The first time I attended the Australian Grand Prix in person was way back in 1998 as a guest of Stewart Grand Prix.
A young driver by the name of Jan Magnussen was making his debut for the team in a first full season in Formula One that promised much. But his race was over on the opening lap after a collision with Ralf Schumacher and he was replaced after only seven races with a solitary point to his name.
Sixteen years later, another Magnussen made his Australian Grand Prix debut but this time the young Dane lived up to expectations and delivered in style with a fine drive to third. He was later promoted to second following Daniel Ricciardo’s disqualification and in doing so became the first rookie since Jacques Villeneuve in 1997 to achieve such a feat.
Whilst the hype surrounding Jan’s F1 career proved a false dawn, there is every reason to suggest that Kevin is very much the real deal.
Pre-season testing suggested that Magnussen could be a major contender for podiums and even wins in 2014. He topped the combined timesheets in the opening test at Jerez and was quickest on the second day of the first Bahrain test.
If his stellar form in pre-season testing came as a surprise to some, McLaren group CEO Ron Dennis was certainly not one of them. It was Dennis who recognised outstanding potential in Magnussen during last season’s Abu Dhabi test and it was a deciding factor in the Dane replacing Sergio Perez in the team.
Dennis was quoted on crash.net ahead of his F1 debut:
I think what got everybody's attention was when we gave him an opportunity to drive the car in Abu Dhabi after the race. I think his third timed lap would have put him sixth on the grid. If you think about that you think 'hold on a second, the circuit's grippy, it held a race the day before' but equally circuits get dirty too; there are marbles which don't get cleaned up that quickly. So the balance between how much was true pace, but then you contrast it with the other people running, that was impressive.
He impressed from the first test and he will have an exceptional career, I'm quite sure about that. He has got a steely determination; I don't think he's going to whinge when he gets a few knocks and he's certainly going to keep Jenson [Button] honest, that's for sure.
And keep Jenson Button honest he certainly did, finishing a place ahead of his experienced team-mate following a remarkable debut drive. Not only did Magnussen out-qualify the 2009 world champion in challenging wet conditions but also barely put a foot wrong from start to finish in maintaining his track position behind Daniel Ricciardo following Lewis Hamilton’s retirement.

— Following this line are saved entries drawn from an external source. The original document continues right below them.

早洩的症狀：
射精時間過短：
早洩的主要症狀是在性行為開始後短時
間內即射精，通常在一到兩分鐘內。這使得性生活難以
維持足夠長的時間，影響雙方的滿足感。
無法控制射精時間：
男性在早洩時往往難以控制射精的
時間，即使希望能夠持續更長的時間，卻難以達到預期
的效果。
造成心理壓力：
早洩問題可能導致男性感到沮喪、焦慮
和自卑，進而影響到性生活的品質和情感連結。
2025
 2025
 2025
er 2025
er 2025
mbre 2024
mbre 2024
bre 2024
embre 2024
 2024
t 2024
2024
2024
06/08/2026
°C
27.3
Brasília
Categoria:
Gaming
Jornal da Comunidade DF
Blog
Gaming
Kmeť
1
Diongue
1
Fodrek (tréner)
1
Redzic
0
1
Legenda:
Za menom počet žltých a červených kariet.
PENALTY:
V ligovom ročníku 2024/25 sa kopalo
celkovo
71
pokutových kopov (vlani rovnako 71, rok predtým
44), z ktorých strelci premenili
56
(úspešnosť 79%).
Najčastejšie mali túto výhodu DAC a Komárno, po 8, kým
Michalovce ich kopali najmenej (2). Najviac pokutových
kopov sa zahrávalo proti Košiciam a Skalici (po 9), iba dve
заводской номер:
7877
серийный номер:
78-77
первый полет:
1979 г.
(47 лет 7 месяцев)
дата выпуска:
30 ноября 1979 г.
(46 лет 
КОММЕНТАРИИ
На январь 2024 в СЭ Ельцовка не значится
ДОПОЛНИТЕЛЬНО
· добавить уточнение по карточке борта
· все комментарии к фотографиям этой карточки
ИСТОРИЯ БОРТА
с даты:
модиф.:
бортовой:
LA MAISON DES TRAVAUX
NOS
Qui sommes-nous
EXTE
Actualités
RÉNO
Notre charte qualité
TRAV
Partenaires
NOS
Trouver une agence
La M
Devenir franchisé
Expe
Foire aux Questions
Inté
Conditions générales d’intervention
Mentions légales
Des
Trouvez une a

The stats also show that Magnussen was consistently quick during the race, setting the fastest time of all in the second sector and third fastest of all in the first sector.
|Magnussen v Button in Australia|
|Fastest race lap||1:32.917||1:33.186|
|Best sector times||1. 30.981 / 2. 24.245 / 3. 37.383||1. 31.189 / 2. 24.403 / 3. 37.400|
The manner of such a mature drive from someone so young was not lost on team boss Eric Boullier, as quoted on Autosport.
He did an incredible weekend. He never put a foot wrong, he drove like a mature driver, an experienced driver, and I have to say I'm amazed because he is only 21 and he handled the pressure very nicely. It was not an easy weekend with a lot of challenging conditions, but I'm delighted and very impressed. [He was] brilliant.
McLaren’s double podium finish means that they lead the constructors’ standings after the opening round, a far cry from last season’s disastrous showing. But after Nico Rosberg’s dominant victory, the team is well aware that more hard work lies ahead.
And there appears little danger of Magnussen getting carried away with his remarkable start, at least not if Dennis has anything to do with it.
The Telegraph’s Daniel Johnson was one reporter in Melbourne who witnessed the McLaren CEO giving his latest protegee a word of advice to make sure he remains grounded.
“A very wise old man went into his house and nailed to the ceiling was a pair of shoes. I asked what they were for, and he said they were his son’s shoes. ‘Every time he sees them it reminds him to keep his feet on the ground’, [the man said]. I will put some in your [Kevin’s] hotel room.”
From what we’ve seen so far from the ice-cool Dane, he won’t require such measures to keep his feet on the ground. Of course, there will be lows as well as highs, and there will be times this season when Button outperforms him.
But there’s every reason to believe that what we witnessed in Australia could be the start of something very special.